The difference between liberals and conservatives, we're told, is that liberals think we should be equal at the finish line, and conservatives think we should be equal at the starting line. I'd been wondering what it was about that idea that bothered me.

New Zealand runner Nikki Hamblin stumbled and fell, accidentally tripping Abbey D’Agostino of the US.
Abbey got up first and helped Nikki back to her feet — but Abbey had injured her leg in the fall.
When it gave way and she fell back to the track seconds later, Nikki helped her up and stayed by her side to make sure she was OK.
Nikki only resumed the race
when she knew Abbey was able to walk on her own, and she waited at the finish line to greet her as she hobbled through the pain to complete the race.
Nikki Hamblin says, “I went down, and I was like, ‘What’s happening? Why am I on the ground?’
“Then suddenly there was this hand on my shoulder and she said: ‘Get up, get up, we have to finish this.’ I was like: ‘Yup, you’re right. This is the Olympics. We have to finish this.'”
She described Abbey D’Agostino as 'an amazing woman'.  The pair had never met before the collision.
Our greatest performance doesn't have to occur in the public arena or during the biggest sporting event of our lives. Sometimes we are at our best when we can put our own goals aside and help someone finish the course.

Thursday, August 18, 2016

What if ... ?

... it was you and your family?  Looking for work.

The economic downturn that began in December 2007 was associated with a rapid rise in unemployment and with an especially pronounced increase in the number of long-term unemployed.  Of those who lost full-time jobs between 2007 and 2009, only about half were employed again by 2010.

If that was your family, what would you have done for the years?  Scrambling for work became the norm for the 8.8 million workers (BLS) that previously had been employed full time.  So you applied everywhere you could, but there weren't any jobs.  You lived on your spouse's salary perhaps and on whatever savings you might have had.  Unemployment, food stamps, ....

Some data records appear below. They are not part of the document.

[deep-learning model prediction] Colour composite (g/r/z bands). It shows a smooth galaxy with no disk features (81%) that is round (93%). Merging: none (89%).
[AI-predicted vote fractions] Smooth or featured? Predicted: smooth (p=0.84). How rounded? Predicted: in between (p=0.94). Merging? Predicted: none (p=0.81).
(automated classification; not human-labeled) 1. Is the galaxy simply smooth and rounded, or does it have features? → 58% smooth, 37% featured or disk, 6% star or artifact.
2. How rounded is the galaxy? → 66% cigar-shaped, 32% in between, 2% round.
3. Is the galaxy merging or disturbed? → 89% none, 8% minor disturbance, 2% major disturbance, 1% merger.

There just weren't any jobs to be had.  The economy stabilized by '10, but recovery wasn't easy for the long-term unemployed.  It was a life changer for all of them.  Opportunities disappeared, kids' college vanished, retirement receded into the distant neverland.  Roughly 7 million families lost their homes during the great recession, and 2.5 million businesses were shuttered.  American households lost roughly $16 trillion of net worth.

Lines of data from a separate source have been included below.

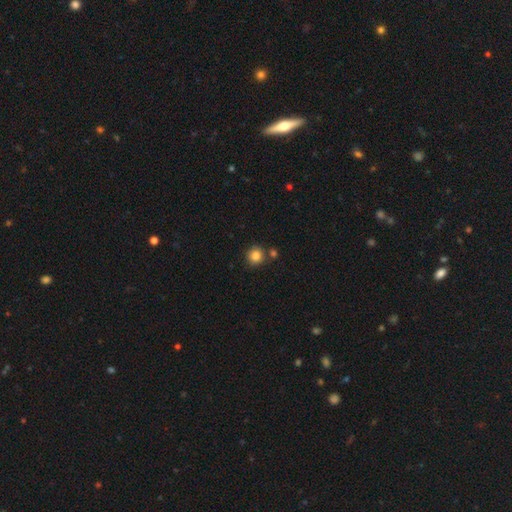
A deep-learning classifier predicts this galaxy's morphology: Smooth or featured: smooth — 85% (star or artifact — 10%)
How rounded: round — 92% (in between — 7%)
Merging: none — 78% (merger — 11%)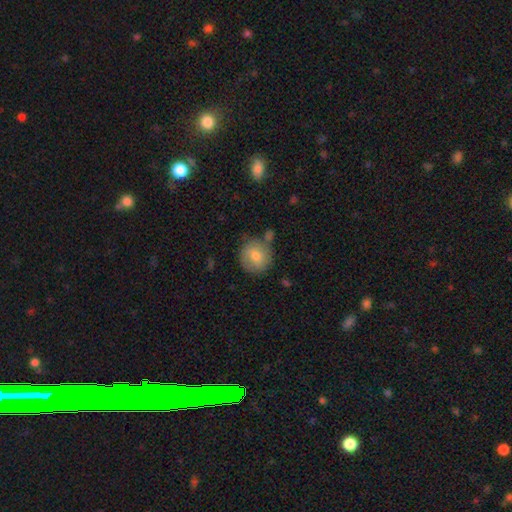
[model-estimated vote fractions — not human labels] smooth 71%, featured or disk 21%, star or artifact 8%. Down the decision tree: how rounded — round (85%); merging — none (70%).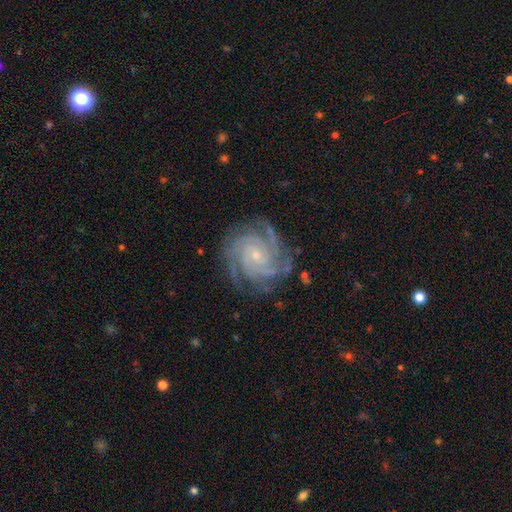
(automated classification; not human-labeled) Smooth or featured? featured or disk (91%)
Edge-on disk? no (98%)
Bar? no (69%)
Spiral arms? yes (98%)
Spiral winding? tight (73%)
Spiral arm count? 4 (34%)
Bulge size? small (81%)
Merging? none (79%)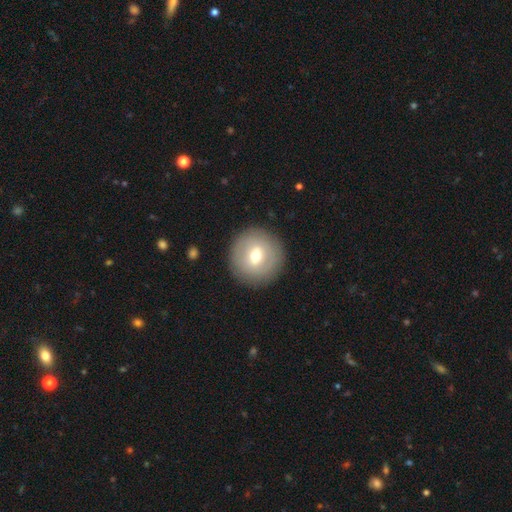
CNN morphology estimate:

That was the Great Recession, brought to you by Wall Street and the finance industry.  

Poverty is done to you.  It's not something you choose.  Is that true?

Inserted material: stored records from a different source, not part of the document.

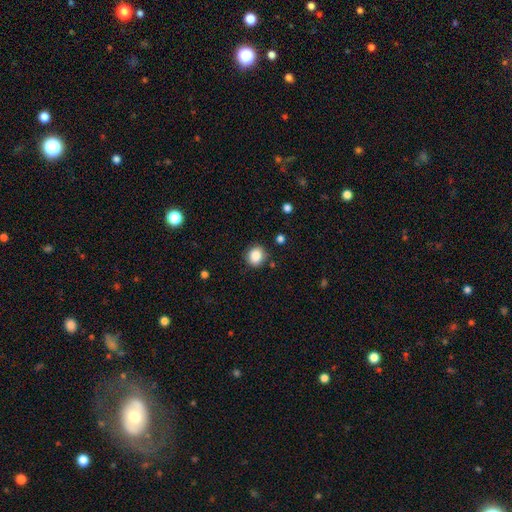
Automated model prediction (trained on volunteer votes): A smooth galaxy with no disk features (86%) that is round (80%).

Vote fractions:
- Smooth or featured? smooth: 86% / star or artifact: 9% / featured or disk: 4%
- How rounded? round: 80% / in between: 19% / cigar-shaped: 1%
- Merging? none: 85% / minor disturbance: 10% / major disturbance: 3% / merger: 2%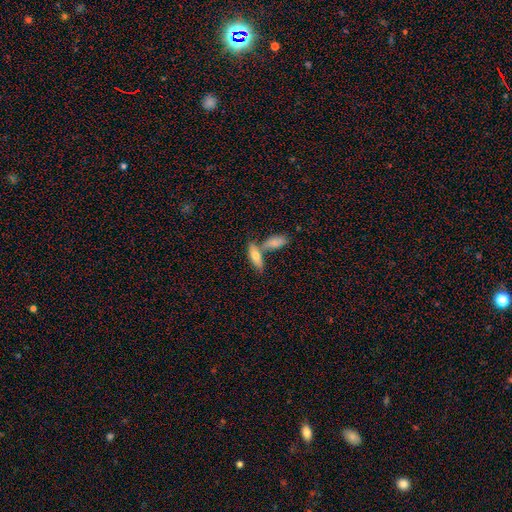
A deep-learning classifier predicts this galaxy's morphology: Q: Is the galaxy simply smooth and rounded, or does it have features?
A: smooth — 69%.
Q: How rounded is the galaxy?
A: in between — 62%.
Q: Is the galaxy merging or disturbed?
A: none — 45%.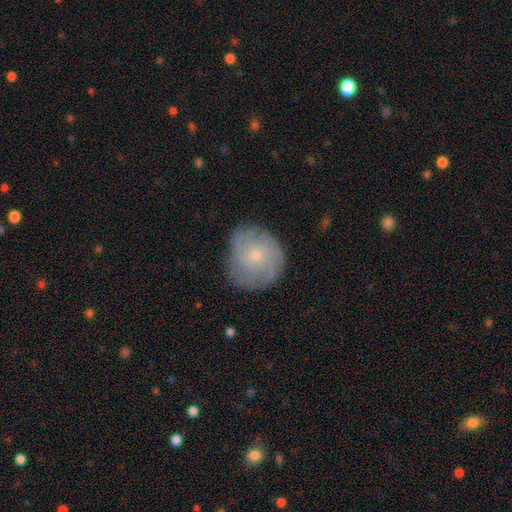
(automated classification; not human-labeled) smooth-or-featured: featured or disk: 51% | smooth: 40% | star or artifact: 9%
  disk-edge-on: no: 97% | yes: 3%
  merging: none: 77% | minor disturbance: 17% | major disturbance: 5% | merger: 1%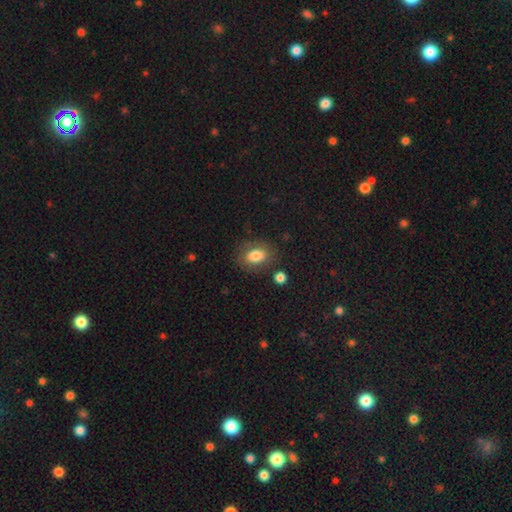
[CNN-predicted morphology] smooth 79%, featured or disk 13%, star or artifact 8%. Down the decision tree: how rounded — in between (77%); merging — none (77%).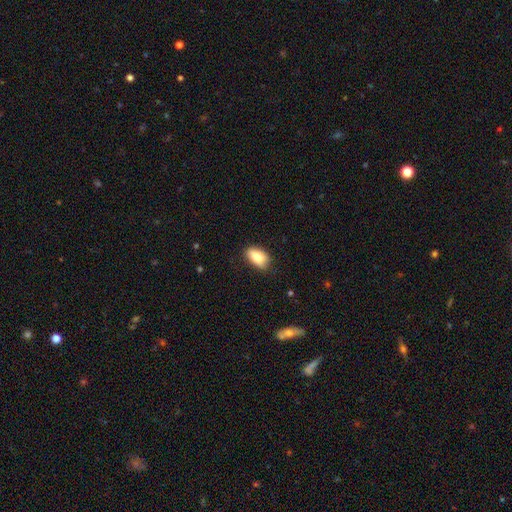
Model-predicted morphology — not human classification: Smooth or featured? smooth (82%)
How rounded? in between (90%)
Merging? none (78%)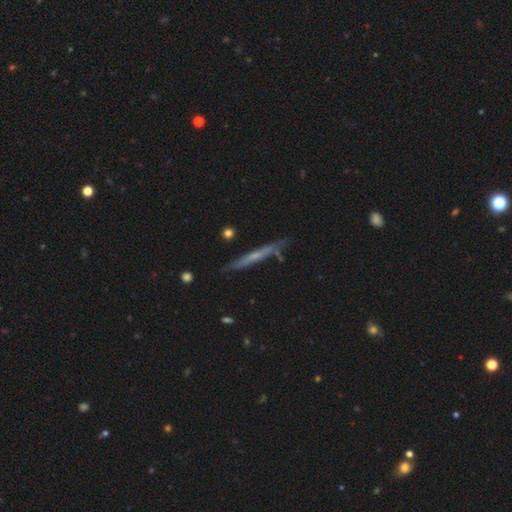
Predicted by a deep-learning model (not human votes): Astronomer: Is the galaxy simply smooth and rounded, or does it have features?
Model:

Today, 23% of our children live in poverty.  That means they don't eat well, their health will suffer, they live in higher crime areas, their education will often be interrupted, their home life will be insecure, and most will be exposed to street violence, gangs, drugs, and the death of a friend or family member from that environment.  Dads who can't provide for their families tend to disappear or die.  Single moms will face difficult choices for survival.

They should just get a job, right?  But remember, ... there aren't any.  
Too, a full time job at the federal minimum wage means you can afford $375 for housing, but the median one-bedroom rental is $1000+.  You'd need three full-time jobs to afford it.  Part of the reason, the minimum wage is worth 25% less than it was fifty years ago.

So for those children living in poverty ... they didn't choose that dilemma for themselves, and their parents didn't either.  Poverty isn't something you choose, it's done to you, or at least that was Nelson Mandela's take on the subject.  Interestingly, sociologists and economists agree, poverty is done to you.

You might appreciate a look at poverty from a different perspective.  It's perhaps worth noting that conservatives commonly blame the behavior of the poor for their poverty citing drugs and alcohol, gangs and crime, and the 'sinful choices' folks make.  Liberals commonly blame the rich for exploitation of the workforce, of resources, and their influence on government policies.  So who's right and who's wrong?  Both, pretty much all the time.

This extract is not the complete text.